Department of Cancer Biology, Mayo Clinic, Jacksonville, FL, 32224, United States.
Department of Neuroscience, Mayo Clinic, Jacksonville, FL, 32224, United States.
Curr Drug Discov Technol. 2021;18(3):365-378. doi: 10.2174/1570163817666200311114819.

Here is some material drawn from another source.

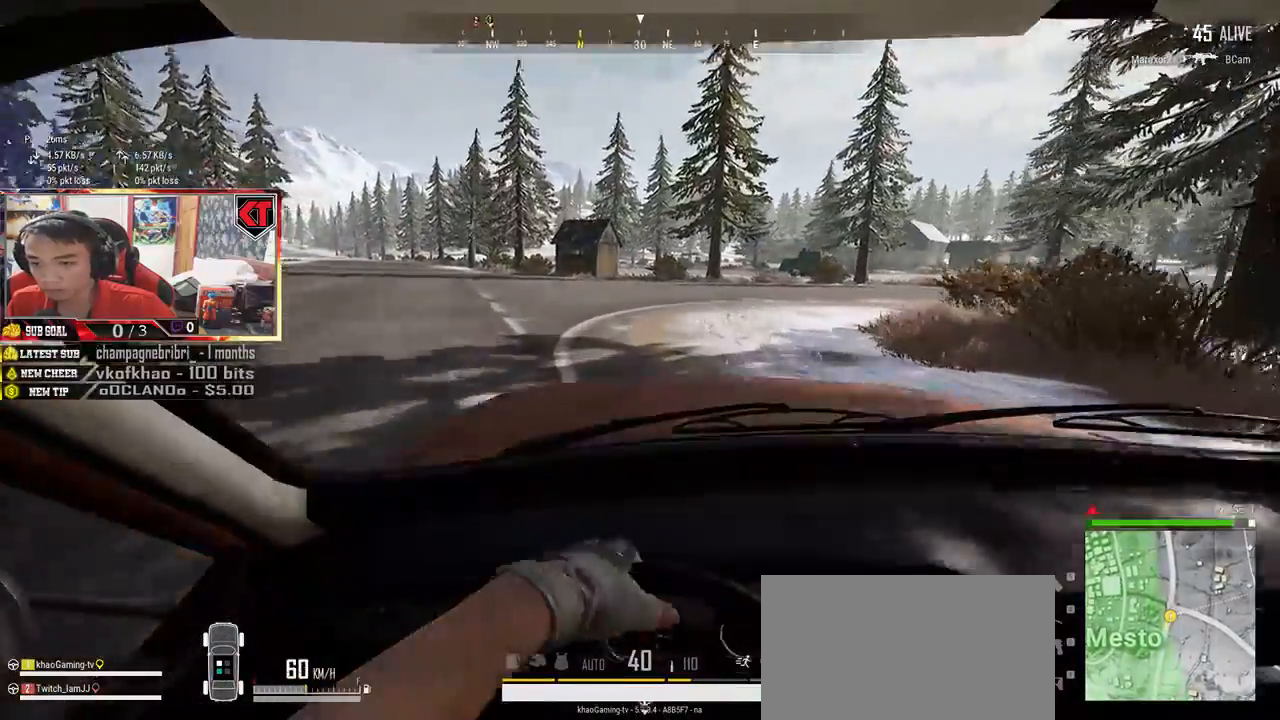
{"keys": ["shift", "w"], "mouse": [], "events": [[250, "d", "up"]]}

Diseases are often caused by mutant proteins. Many drugs have limited effectiveness and/or toxic side effects because of a failure to selectively target the disease-causing mutant variant, rather than the functional wild type protein. Otherwise, the drugs may even target different proteins with similar structural features. Designing drugs that successfully target mutant proteins selectively represents a major challenge. Decades of cancer research have led to an abundance of potential therapeutic targets, often touted to be "master regulators". For many of these proteins, there are no FDA-approved drugs available; for others, off-target effects result in dose-limiting toxicity. Cancer-related proteins are an excellent medium to carry the story of mutant-specific targeting, as the disease is both initiated and sustained by mutant proteins; furthermore, current chemotherapies generally fail at adequate selective distinction. This review discusses some of the challenges associated with selective targeting from a structural biology perspective, as well as some of the developments in algorithm approach and computational workflow that can be applied to address those issues. One of the most widely researched proteins in cancer biology is p53, a tumor suppressor. Here, p53 is discussed as a specific example of a challenging target, with contemporary drugs and methodologies used as examples of burgeoning successes. The oncogene KRAS, which has been described as "undruggable", is another extensively investigated protein in cancer biology. This review also examines KRAS to exemplify progress made towards selective targeting of diseasecausing mutant proteins. Finally, possible future directions relevant to the topic are discussed.
疾病通常是由突变蛋白引起的。许多药物由于不能选择性地针对致病的突变变体,而不是功能正常的野生型蛋白,因此效果有限,或者具有毒性副作用。否则,这些药物甚至可能针对具有相似结构特征的不同蛋白。设计能够成功选择性地针对突变蛋白的药物是一个主要挑战。几十年来的癌症研究产生了大量潜在的治疗靶点,这些靶点通常被吹捧为“主调控因子”。对于许多这些蛋白,没有获得 FDA 批准的药物;对于其他蛋白,脱靶效应导致剂量限制毒性。癌症相关蛋白是携带突变体特异性靶向故事的绝佳载体,因为该疾病是由突变蛋白引发和维持的;此外,目前的化疗药物通常无法进行充分的选择性区分。本文从结构生物学的角度讨论了选择性靶向的一些挑战,以及一些算法方法和计算工作流程的发展,这些方法和流程可以应用于解决这些问题。在癌症生物学中,研究最广泛的蛋白之一是 p53,一种肿瘤抑制因子。在这里,p53 被讨论为一个具有挑战性的目标的具体例子,同时也讨论了当代药物和方法学的应用,这些应用是新兴成功的例子。致癌基因 KRAS 曾被描述为“不可成药”,是癌症生物学中另一个广泛研究的蛋白。本文还研究了 KRAS,以说明在针对致病突变蛋白的选择性靶向方面取得的进展。最后,讨论了与该主题相关的可能的未来方向。